Je m’emballe évite tout effet de précipitation mais non de recouvrement. Et de découverte tout autant. Il s’agit à la fois d’un projet esthétique particulier que ne renierait pas Christo et d’un prétexte à des rencontres choisies. L’artiste multimédia a précisé sa démarche : « Nue, munie d’un rouleau de cellophane transparent je m’emballe comme si j’enfilais une combinaison. Je la retire au bout de trois minute, j’obtiens la forme de mon corps que je retravaille suivant la pose souhaitée ». Ensuite écrit-elle « j’ajoute des couches pour obtenir un corps dur et de petite taille ».
Une fois ce travail effectué, l’auteure propose ces corps « personnalisés ». Ils correspondent à des auteurs ou artistes. « Corps Beckett », « Corps Warhol », « Corps Pop » (Iggy Pop), etc. sont offerts à ces émissaires qui leur correspondent et à qui l’artiste propose un rendez-vous. Pour les trois cas cités et respectivement à Olivier Rohe, Cécile Guilbert, Dominique A.
Généreuse, Laurence Skivée se met toujours en état d’ouverture mentale et prête à s’adapter à des situations inconnues pour « vivre la rencontre ». Les corps « inconnus » quoique personnalisés qu’elle offre sont faits dans ce but et pour l’écho qu’ils suscitent chez les intéressés. Libre à eux de prendre ou de laisser. Certains sont ravis voire prévenants (Rohe, Guilbert) envers elle, d’autres plus distants (Christine Angot) voire proches d’une fin de non recevoir (Sophie Calle).
L’artiste prend une photo de sa sculpture avec celle ou celui à qui elle s’adresse. Elle propose aussi un bref journal de la rencontre. Laurence Skivée y fait état de sa démarche et de l’état d’esprit des récepteurs. Mais elle reste pudique : elle ne cherche pas à « faire littérature » avec ce qui s’est passé. Fidèle à Beckett, elle sait comme lui « éviter le laïus ».
L’approche reste des plus parlantes. Si les « corps offerts » existent, ceux qui les ont reçus beaucoup moins. Non par la faute de l’artiste mais parce que ceux qu’elle a choisis ne sont pas forcément réceptifs. Emerge subrepticement une forme d’ostracisme face à celle qui semblerait quasiment les déranger.

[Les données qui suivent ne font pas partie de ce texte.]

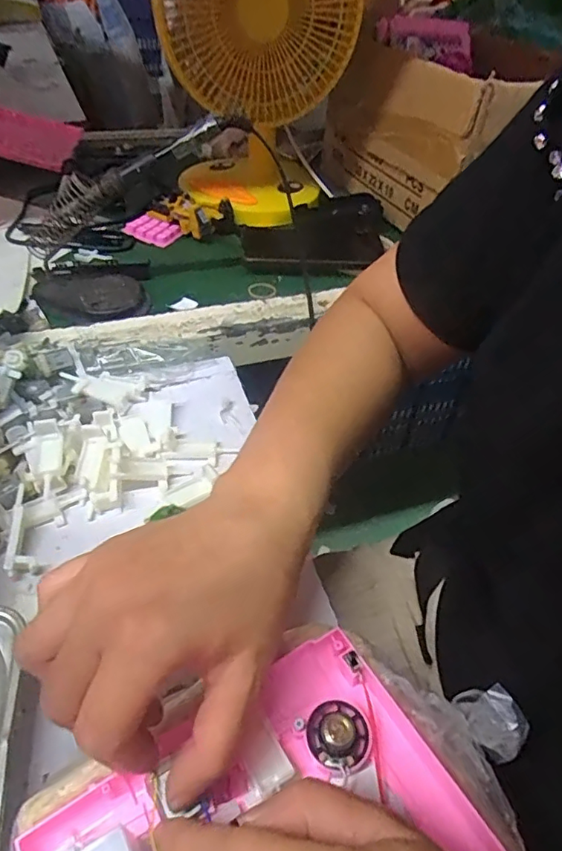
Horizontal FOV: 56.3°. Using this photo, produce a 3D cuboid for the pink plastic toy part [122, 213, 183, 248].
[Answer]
[{"bbox_3d":[-0.155,-0.241,0.641,0.056,0.013,0.050,23,47,15],"label":"pink plastic toy part"}]

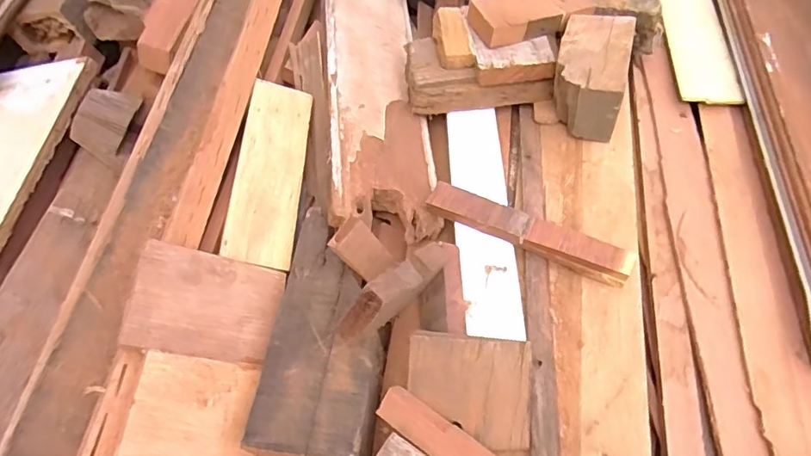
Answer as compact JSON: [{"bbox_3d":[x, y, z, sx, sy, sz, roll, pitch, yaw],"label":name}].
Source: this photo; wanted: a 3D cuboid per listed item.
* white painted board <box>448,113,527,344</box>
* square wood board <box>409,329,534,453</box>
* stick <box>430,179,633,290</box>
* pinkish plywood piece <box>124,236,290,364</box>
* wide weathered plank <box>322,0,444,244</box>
[{"bbox_3d":[0.089,-0.021,0.593,0.065,0.011,0.309,-1,56,3],"label":"white painted board"},{"bbox_3d":[0.059,0.147,0.464,0.110,0.011,0.096,5,86,0],"label":"square wood board"},{"bbox_3d":[0.130,0.005,0.555,0.221,0.026,0.037,22,60,17],"label":"stick"},{"bbox_3d":[-0.193,0.075,0.509,0.139,0.011,0.103,21,57,-34],"label":"pinkish plywood piece"},{"bbox_3d":[-0.046,-0.219,0.704,0.134,0.028,0.512,5,57,-19],"label":"wide weathered plank"}]

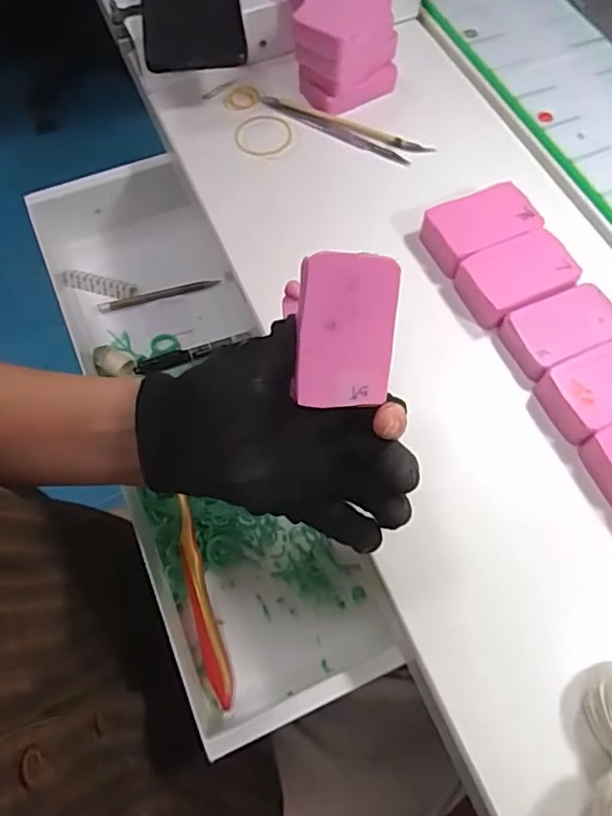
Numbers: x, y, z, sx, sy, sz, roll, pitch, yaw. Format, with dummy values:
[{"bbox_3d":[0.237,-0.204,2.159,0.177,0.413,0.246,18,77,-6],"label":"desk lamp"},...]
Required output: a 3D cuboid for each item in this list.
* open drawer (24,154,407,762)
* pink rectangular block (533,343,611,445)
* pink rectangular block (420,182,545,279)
[{"bbox_3d":[-0.086,0.004,0.460,0.184,0.074,0.442,-21,65,-11],"label":"open drawer"},{"bbox_3d":[0.178,-0.010,0.358,0.082,0.023,0.045,-23,66,-10],"label":"pink rectangular block"},{"bbox_3d":[0.121,-0.123,0.412,0.076,0.025,0.044,-24,66,-10],"label":"pink rectangular block"}]

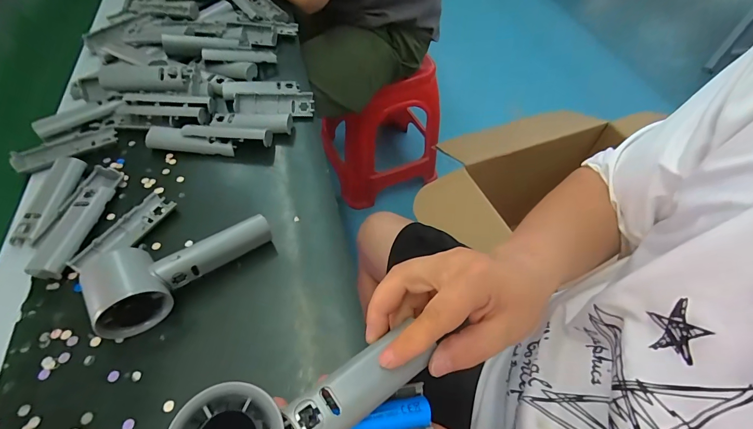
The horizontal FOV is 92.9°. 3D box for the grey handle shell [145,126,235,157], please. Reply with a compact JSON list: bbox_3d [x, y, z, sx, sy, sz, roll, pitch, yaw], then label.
[{"bbox_3d":[-0.230,-0.090,0.440,0.106,0.018,0.026,7,55,2],"label":"grey handle shell"}]

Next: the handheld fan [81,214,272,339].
[{"bbox_3d":[-0.169,0.050,0.327,0.149,0.056,0.061,-20,58,-16],"label":"handheld fan"}]

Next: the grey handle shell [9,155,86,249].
[{"bbox_3d":[-0.348,-0.017,0.380,0.036,0.013,0.107,2,55,-2],"label":"grey handle shell"}]

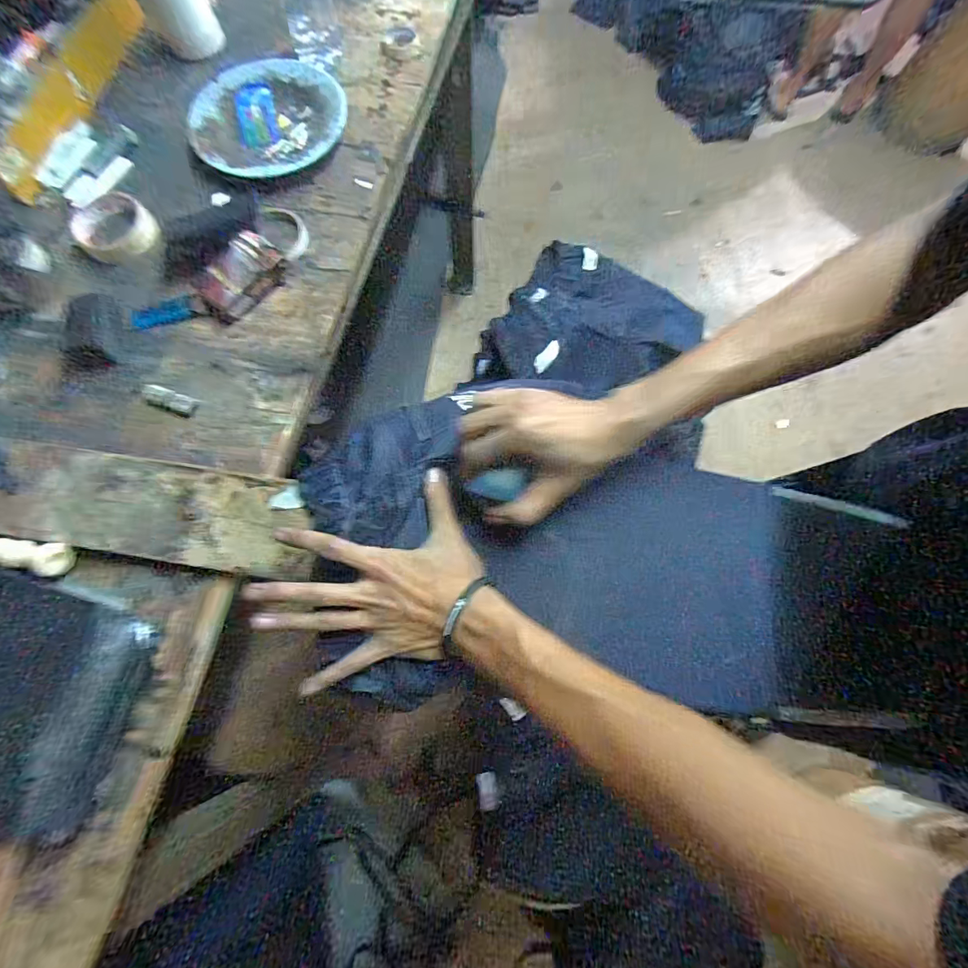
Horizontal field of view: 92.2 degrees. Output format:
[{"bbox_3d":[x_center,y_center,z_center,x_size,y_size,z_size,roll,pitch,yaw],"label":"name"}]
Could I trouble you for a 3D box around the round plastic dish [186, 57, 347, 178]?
[{"bbox_3d":[-0.278,-0.477,0.605,0.192,0.024,0.188,0,73,-2],"label":"round plastic dish"}]

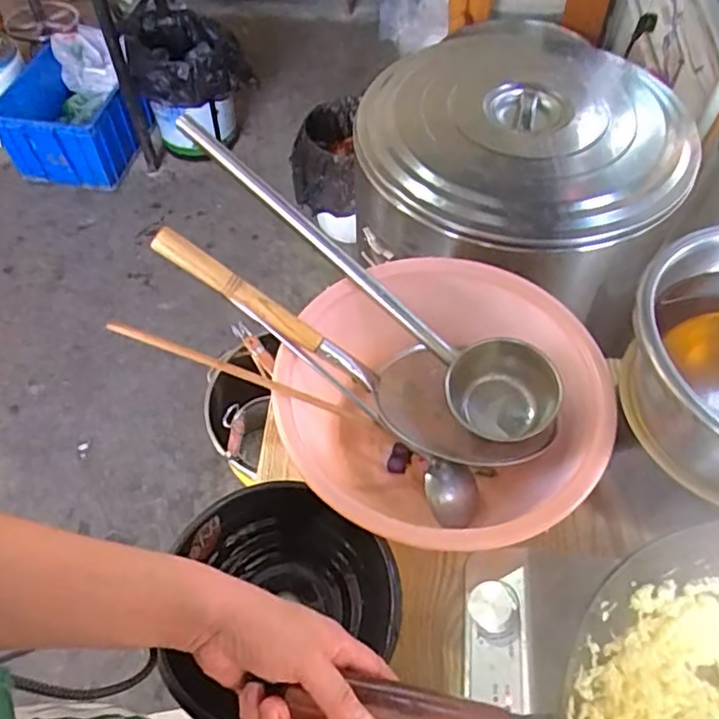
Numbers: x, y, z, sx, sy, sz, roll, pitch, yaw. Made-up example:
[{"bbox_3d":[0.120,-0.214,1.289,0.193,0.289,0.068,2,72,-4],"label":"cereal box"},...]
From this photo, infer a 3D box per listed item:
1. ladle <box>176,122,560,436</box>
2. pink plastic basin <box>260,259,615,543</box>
[{"bbox_3d":[-0.007,-0.099,0.714,0.551,0.112,0.102,40,63,2],"label":"ladle"},{"bbox_3d":[0.089,0.055,0.702,0.334,0.123,0.355,0,56,0],"label":"pink plastic basin"}]

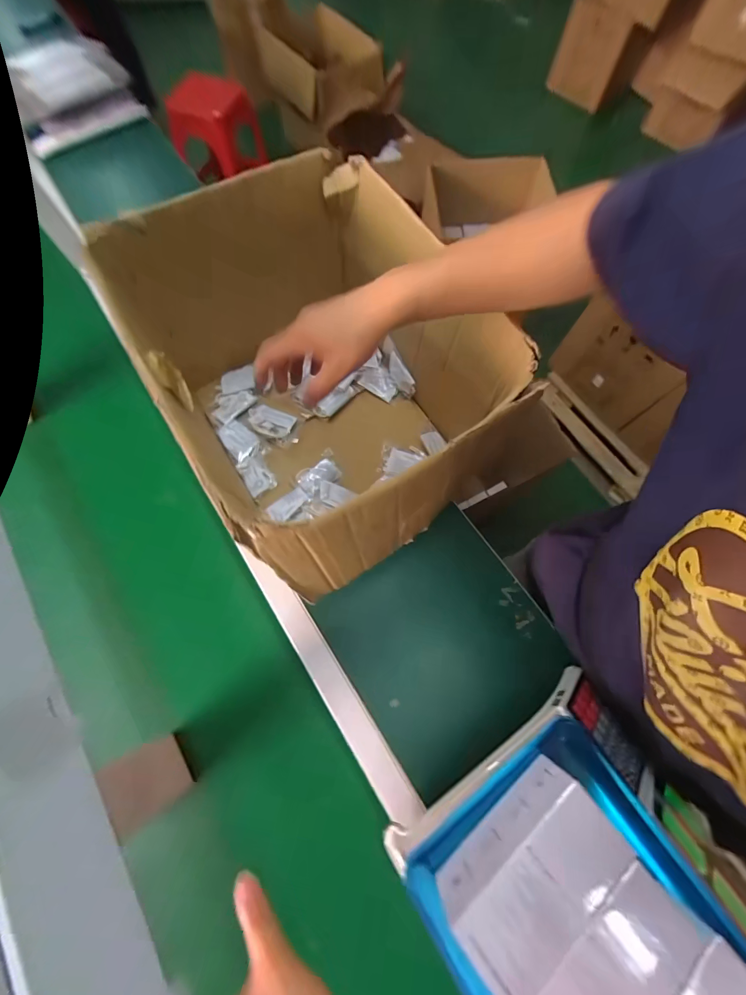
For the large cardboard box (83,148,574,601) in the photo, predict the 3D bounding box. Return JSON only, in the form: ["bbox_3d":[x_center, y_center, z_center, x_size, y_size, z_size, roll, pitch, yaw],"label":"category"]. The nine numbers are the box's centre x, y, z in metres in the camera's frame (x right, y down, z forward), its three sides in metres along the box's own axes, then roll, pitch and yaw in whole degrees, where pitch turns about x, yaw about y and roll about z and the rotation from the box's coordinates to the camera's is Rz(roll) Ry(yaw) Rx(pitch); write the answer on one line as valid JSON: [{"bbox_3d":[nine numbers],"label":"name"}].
[{"bbox_3d":[-0.066,-0.149,0.501,0.357,0.295,0.464,-31,76,-10],"label":"large cardboard box"}]

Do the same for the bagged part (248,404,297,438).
[{"bbox_3d":[-0.179,-0.133,0.613,0.080,0.010,0.052,22,73,6],"label":"bagged part"}]

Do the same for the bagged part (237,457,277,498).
[{"bbox_3d":[-0.193,-0.036,0.580,0.042,0.006,0.061,-31,76,-10],"label":"bagged part"}]

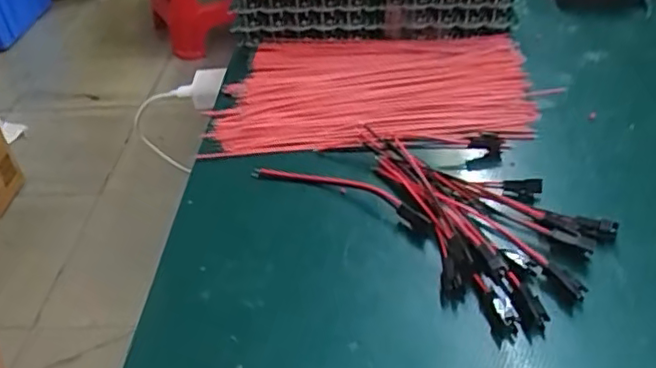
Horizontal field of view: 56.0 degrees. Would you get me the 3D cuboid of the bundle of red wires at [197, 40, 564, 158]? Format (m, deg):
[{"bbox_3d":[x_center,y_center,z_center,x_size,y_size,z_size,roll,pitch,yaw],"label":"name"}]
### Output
[{"bbox_3d":[0.030,-0.061,0.386,0.193,0.010,0.117,-2,38,1],"label":"bundle of red wires"}]

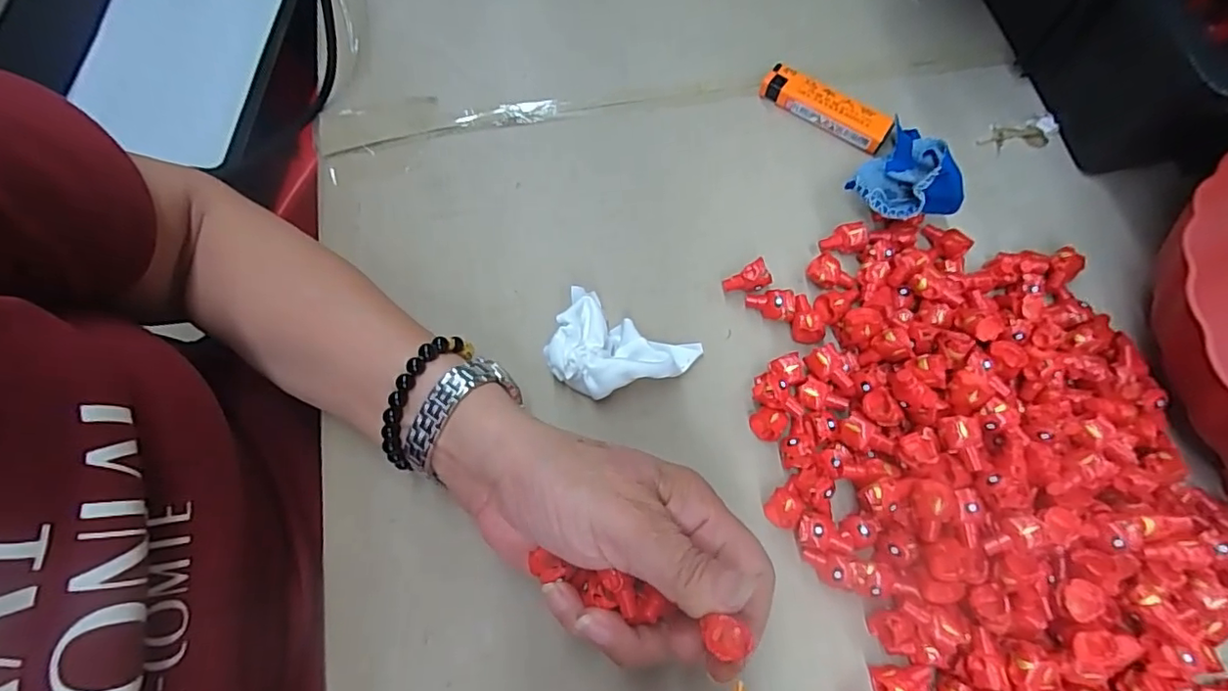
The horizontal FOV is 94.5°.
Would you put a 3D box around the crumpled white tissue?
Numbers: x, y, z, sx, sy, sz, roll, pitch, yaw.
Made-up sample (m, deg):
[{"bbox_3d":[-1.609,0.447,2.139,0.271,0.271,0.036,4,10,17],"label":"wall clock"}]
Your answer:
[{"bbox_3d":[0.004,0.006,0.290,0.070,0.031,0.047,21,73,7],"label":"crumpled white tissue"}]

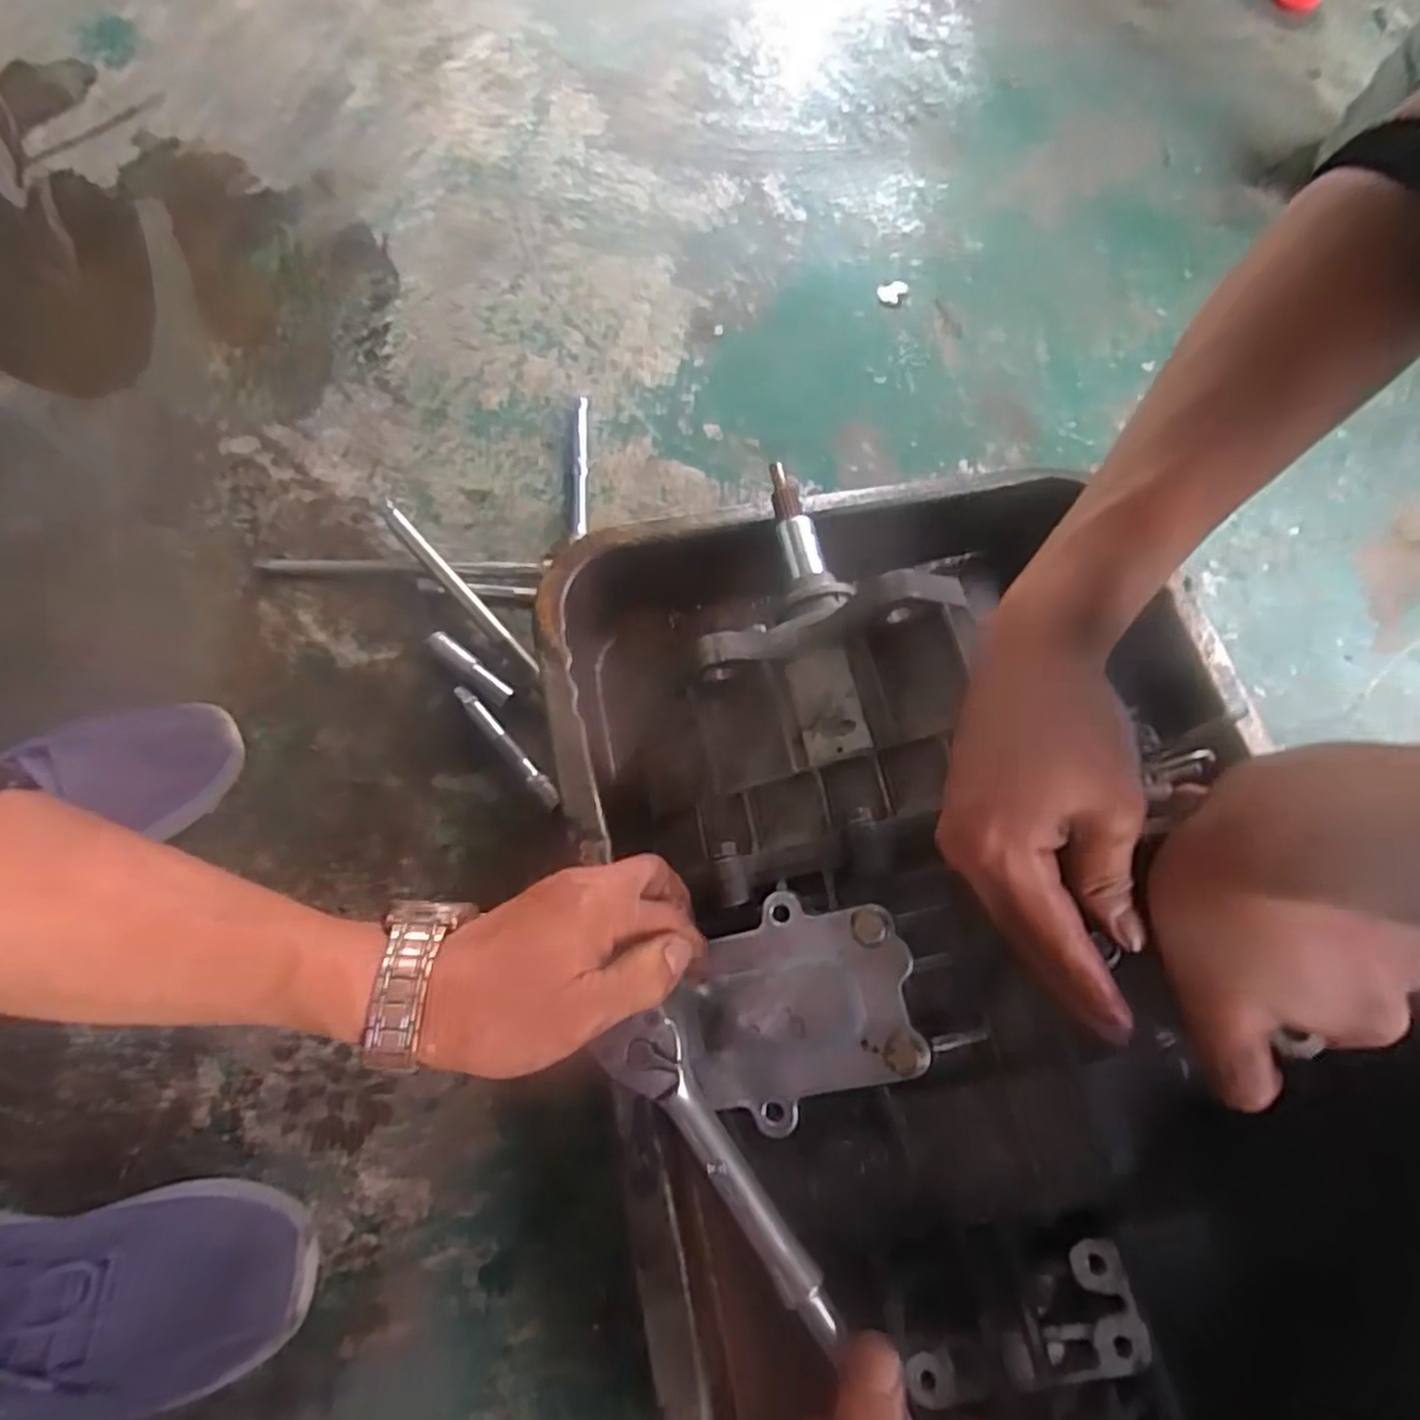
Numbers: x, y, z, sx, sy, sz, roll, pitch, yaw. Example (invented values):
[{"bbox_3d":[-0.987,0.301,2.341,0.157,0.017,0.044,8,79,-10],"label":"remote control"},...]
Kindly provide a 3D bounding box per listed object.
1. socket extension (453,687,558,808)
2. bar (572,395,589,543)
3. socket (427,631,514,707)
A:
[{"bbox_3d":[-0.150,0.026,0.551,0.012,0.014,0.119,-40,74,-15],"label":"socket extension"},{"bbox_3d":[-0.111,-0.211,0.634,0.013,0.008,0.138,0,69,-1],"label":"bar"},{"bbox_3d":[-0.183,-0.032,0.572,0.081,0.018,0.015,38,73,13],"label":"socket"}]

Il s’agit pour certains d’une manière de se protéger, pour d’autres de traiter de manière bien anecdotique l’artiste belge. Son principal handicap ne serait-il pas à leurs yeux qu’elle ne soit pas suffisamment reconnue pour qu’ils la traitent d’égal à égal ? Le doute est parfois permis…
Cela donne une image crue voire cruelle du paysage littéraire et artistique. Ce n’est pas le but recherché par l’artiste. Elle en reste parfois la victime consentante mais ne fait preuve d’aucune récrimination. Parfois, ayant pu vraiment communiquer elle en demeurera plus que satisfaite. Et déjà le lecteur a envie de connaître la suite puisque l’expérience se poursuit : « ça suit son cours » comme aurait dit Beckett. Attendons.
jean-paul gavard-perret
Laurence Skivée, Je m’emballe, Editions La Lettre Volée, 2017 — 24,00 €.